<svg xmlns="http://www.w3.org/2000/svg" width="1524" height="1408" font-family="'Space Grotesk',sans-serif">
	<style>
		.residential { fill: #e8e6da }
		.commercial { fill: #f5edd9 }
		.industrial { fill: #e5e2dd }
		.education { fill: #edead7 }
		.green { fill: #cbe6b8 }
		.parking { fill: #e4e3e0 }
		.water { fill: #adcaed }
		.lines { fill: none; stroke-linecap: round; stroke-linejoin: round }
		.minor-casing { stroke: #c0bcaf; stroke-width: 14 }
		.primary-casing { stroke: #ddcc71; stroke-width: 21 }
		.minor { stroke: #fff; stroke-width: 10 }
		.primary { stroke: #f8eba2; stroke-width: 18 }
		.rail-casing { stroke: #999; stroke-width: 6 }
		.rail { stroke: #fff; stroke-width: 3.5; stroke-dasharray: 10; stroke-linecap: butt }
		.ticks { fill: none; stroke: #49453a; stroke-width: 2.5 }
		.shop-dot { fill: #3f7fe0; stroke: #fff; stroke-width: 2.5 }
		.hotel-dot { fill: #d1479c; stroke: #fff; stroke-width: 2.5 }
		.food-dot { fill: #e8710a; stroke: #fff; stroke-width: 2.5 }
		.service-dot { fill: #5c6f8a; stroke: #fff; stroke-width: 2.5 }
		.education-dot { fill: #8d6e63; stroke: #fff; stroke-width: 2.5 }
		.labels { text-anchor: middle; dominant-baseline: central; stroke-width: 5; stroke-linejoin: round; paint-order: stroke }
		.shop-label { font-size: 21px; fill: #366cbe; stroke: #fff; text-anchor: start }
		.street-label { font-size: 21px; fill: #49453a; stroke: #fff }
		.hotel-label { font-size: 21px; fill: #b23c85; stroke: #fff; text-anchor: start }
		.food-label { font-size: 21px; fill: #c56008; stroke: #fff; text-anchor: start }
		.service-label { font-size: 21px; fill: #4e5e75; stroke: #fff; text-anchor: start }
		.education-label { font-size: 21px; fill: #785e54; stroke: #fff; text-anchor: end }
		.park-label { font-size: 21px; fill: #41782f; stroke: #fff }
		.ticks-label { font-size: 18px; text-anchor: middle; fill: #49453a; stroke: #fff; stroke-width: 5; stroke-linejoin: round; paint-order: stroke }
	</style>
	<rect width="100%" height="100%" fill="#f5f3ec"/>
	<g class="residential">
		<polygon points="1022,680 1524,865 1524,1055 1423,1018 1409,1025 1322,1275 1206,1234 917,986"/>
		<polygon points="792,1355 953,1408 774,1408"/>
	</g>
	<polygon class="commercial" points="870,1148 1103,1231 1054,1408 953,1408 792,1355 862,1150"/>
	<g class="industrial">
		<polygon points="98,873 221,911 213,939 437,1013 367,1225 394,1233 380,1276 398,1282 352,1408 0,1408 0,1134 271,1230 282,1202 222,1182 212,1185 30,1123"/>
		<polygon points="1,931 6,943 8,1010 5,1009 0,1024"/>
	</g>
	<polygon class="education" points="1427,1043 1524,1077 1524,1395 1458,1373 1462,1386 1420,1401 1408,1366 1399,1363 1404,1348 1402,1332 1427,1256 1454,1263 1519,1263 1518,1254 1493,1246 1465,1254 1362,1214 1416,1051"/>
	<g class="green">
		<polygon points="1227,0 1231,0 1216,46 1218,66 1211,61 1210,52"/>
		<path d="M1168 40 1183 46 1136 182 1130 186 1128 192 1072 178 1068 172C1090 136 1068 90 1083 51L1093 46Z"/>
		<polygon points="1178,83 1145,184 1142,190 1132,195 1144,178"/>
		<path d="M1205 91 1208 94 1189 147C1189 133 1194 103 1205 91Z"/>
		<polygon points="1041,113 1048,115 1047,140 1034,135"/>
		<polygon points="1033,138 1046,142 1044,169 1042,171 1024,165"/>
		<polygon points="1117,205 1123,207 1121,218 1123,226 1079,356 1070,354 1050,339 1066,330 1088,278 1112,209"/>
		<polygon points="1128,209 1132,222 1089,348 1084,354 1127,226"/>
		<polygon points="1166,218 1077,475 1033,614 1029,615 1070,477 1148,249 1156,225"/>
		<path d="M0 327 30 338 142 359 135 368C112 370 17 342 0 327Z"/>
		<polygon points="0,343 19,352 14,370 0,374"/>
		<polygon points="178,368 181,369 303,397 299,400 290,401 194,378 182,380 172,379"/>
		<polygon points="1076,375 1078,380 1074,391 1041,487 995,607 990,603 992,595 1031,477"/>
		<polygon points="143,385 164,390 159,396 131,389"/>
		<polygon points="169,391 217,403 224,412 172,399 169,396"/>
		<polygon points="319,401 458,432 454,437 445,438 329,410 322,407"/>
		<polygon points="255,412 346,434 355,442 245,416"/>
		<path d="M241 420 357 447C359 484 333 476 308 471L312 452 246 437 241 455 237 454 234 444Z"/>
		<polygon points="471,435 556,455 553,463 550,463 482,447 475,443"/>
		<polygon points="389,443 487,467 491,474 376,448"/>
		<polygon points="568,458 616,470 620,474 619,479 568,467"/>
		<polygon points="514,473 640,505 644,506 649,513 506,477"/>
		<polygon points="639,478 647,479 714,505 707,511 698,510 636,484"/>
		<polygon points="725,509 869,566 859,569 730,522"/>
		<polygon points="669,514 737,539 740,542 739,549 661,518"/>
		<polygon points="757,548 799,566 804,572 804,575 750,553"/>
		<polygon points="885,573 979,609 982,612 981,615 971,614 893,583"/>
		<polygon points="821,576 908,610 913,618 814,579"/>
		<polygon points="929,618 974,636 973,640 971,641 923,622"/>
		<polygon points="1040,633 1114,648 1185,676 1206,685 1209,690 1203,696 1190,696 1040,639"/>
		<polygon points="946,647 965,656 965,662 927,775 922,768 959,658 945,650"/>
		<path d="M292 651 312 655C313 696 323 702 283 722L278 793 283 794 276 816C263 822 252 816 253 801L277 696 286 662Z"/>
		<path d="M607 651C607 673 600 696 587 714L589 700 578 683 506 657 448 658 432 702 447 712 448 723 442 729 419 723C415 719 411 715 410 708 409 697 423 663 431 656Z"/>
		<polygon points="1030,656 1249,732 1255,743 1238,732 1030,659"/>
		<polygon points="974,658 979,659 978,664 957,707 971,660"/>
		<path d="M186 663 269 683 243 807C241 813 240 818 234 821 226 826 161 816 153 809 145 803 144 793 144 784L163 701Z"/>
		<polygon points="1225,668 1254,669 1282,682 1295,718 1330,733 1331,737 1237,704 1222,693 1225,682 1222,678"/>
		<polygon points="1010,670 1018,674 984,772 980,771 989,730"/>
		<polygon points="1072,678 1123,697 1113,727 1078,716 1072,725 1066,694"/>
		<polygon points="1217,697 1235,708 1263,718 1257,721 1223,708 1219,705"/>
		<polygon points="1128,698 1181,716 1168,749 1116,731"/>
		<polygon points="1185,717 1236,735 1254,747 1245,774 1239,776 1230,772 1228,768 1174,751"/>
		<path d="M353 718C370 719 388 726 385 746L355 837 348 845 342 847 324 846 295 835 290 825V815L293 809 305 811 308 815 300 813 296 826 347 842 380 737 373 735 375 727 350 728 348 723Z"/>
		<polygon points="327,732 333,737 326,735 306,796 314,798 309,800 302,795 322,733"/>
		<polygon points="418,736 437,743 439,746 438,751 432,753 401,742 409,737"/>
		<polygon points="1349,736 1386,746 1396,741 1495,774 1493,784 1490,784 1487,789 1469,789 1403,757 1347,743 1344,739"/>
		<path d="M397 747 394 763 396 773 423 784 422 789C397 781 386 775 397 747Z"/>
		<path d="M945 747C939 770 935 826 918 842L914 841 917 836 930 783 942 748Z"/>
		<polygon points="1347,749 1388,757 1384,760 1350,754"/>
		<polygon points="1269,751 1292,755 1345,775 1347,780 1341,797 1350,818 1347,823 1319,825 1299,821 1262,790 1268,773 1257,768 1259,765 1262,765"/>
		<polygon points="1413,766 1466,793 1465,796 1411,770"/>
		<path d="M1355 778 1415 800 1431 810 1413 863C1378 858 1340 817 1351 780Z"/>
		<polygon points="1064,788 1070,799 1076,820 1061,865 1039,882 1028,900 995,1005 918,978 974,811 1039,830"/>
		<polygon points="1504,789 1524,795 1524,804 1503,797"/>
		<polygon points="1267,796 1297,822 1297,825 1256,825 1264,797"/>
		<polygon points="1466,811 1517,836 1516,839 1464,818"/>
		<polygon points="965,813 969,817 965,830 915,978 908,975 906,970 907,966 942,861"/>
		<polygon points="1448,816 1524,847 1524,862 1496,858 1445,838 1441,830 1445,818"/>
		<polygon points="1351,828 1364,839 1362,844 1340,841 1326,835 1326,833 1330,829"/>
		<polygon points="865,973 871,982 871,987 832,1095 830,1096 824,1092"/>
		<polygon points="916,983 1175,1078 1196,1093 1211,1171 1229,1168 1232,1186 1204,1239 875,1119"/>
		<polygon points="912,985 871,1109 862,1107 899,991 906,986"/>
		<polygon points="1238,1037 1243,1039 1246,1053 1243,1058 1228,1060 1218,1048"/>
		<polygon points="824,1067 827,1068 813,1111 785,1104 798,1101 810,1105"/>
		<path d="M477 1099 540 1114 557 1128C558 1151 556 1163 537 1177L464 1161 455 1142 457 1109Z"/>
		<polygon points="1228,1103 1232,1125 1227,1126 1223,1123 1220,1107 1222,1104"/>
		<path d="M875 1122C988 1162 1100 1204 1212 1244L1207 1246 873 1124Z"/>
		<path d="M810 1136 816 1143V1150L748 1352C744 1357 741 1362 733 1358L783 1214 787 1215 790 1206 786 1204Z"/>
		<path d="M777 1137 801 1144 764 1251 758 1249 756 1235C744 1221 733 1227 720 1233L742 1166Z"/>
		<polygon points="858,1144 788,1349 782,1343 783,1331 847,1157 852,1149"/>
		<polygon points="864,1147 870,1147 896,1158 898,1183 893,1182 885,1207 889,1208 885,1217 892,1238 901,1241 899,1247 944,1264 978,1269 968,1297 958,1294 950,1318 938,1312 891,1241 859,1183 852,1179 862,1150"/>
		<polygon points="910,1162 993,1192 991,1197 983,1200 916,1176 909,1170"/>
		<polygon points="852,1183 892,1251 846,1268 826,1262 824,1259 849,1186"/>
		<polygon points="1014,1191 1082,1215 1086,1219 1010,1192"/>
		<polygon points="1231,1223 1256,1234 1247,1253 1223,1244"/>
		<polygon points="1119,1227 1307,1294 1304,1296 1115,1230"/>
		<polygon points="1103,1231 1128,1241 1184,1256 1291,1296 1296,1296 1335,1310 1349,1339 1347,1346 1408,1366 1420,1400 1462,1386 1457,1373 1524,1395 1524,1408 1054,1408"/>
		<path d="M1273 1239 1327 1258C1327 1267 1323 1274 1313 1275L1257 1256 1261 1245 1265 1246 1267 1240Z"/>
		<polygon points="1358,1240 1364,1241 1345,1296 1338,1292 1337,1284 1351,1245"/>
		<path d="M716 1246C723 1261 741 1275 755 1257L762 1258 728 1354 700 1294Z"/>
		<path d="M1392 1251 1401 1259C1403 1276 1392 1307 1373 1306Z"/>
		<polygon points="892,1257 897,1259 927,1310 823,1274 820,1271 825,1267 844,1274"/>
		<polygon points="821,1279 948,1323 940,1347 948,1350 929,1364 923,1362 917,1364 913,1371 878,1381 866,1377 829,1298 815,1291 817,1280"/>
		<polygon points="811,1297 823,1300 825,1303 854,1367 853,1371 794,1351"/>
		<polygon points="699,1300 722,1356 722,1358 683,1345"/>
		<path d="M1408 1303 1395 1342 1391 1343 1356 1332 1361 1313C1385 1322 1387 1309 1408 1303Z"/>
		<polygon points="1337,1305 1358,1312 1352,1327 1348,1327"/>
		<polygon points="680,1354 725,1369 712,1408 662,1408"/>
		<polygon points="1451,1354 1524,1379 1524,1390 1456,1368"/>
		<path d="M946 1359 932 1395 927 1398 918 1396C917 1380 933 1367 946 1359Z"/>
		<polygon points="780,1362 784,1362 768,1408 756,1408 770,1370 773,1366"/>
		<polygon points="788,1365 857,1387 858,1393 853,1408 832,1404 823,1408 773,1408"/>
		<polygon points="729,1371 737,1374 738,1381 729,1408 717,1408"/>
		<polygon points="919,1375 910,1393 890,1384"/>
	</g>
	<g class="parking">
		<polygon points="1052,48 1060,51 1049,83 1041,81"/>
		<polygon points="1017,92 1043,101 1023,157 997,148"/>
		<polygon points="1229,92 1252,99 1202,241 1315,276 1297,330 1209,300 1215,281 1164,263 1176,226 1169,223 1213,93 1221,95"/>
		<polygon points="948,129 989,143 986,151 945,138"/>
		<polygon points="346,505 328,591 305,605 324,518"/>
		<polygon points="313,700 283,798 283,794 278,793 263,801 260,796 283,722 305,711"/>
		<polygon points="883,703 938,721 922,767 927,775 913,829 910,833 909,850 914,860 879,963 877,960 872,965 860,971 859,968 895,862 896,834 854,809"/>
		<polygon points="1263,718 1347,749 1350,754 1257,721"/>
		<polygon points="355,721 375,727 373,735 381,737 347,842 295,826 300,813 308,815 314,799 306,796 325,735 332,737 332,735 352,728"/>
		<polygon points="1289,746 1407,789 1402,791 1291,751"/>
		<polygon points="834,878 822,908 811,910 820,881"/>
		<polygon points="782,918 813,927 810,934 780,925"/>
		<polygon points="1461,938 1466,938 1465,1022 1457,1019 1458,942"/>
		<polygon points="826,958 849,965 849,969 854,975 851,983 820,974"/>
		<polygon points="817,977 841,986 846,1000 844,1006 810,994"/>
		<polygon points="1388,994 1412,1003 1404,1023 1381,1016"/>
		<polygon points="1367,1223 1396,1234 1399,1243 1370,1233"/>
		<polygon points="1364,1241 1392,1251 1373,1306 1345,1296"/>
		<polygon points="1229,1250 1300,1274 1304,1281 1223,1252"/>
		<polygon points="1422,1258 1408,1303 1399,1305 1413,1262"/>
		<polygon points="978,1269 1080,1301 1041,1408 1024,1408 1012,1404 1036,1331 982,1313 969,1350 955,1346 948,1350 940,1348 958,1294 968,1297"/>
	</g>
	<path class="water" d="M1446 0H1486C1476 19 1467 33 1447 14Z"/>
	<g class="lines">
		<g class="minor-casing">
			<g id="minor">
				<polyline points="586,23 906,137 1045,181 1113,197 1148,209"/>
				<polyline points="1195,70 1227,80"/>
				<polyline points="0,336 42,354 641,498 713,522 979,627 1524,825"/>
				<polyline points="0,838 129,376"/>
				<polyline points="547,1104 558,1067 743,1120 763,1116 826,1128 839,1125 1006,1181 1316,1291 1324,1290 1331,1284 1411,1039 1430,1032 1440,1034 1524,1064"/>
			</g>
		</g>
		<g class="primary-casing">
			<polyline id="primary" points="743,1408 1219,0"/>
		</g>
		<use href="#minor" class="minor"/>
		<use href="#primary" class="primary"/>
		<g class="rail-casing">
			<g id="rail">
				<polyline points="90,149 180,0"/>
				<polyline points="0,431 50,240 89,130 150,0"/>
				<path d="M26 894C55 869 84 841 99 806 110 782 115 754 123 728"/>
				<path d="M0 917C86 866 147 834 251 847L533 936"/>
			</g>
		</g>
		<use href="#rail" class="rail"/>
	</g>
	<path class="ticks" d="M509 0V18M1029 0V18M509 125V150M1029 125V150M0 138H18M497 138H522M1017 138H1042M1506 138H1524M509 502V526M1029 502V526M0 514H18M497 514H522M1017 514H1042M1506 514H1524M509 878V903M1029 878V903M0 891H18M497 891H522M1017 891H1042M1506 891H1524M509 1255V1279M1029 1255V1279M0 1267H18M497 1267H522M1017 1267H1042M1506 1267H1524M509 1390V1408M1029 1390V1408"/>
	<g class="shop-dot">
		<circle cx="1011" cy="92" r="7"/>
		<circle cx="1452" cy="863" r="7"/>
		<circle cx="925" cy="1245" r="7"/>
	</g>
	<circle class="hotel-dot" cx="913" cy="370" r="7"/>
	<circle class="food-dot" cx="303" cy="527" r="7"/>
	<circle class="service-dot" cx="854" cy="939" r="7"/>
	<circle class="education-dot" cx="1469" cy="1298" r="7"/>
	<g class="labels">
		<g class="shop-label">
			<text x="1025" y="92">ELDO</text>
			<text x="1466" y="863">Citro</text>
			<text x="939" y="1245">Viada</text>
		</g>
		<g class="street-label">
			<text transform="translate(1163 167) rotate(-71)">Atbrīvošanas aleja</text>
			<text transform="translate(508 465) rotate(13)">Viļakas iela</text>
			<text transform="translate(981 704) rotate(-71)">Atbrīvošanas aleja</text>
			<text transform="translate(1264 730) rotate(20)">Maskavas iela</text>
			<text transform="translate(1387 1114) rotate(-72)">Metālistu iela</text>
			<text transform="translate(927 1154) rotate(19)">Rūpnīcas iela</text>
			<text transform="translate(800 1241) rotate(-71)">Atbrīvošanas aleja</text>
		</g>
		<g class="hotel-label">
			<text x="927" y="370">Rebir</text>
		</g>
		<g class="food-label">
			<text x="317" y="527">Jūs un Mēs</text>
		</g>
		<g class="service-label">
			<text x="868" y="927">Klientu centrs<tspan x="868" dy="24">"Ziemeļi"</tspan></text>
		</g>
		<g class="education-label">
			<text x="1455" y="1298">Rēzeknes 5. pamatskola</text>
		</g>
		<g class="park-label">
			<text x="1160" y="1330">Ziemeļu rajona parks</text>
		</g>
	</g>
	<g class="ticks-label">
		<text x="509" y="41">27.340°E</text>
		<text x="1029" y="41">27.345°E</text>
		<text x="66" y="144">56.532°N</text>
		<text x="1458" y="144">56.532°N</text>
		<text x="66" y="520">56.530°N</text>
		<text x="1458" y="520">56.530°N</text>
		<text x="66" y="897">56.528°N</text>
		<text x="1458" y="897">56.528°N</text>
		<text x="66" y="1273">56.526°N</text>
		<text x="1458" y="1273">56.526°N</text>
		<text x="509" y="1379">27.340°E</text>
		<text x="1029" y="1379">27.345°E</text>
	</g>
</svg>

------------------------------------------------------------

**THE PROBLEM**
After locating the line holding "1303 1395 1342" above, output exactly that line and every line after it through the line holding "784,1362 768,1408 756,1408". Include nothing else.

**EXERCISE ANSWER**
		<path d="M1408 1303 1395 1342 1391 1343 1356 1332 1361 1313C1385 1322 1387 1309 1408 1303Z"/>
		<polygon points="1337,1305 1358,1312 1352,1327 1348,1327"/>
		<polygon points="680,1354 725,1369 712,1408 662,1408"/>
		<polygon points="1451,1354 1524,1379 1524,1390 1456,1368"/>
		<path d="M946 1359 932 1395 927 1398 918 1396C917 1380 933 1367 946 1359Z"/>
		<polygon points="780,1362 784,1362 768,1408 756,1408 770,1370 773,1366"/>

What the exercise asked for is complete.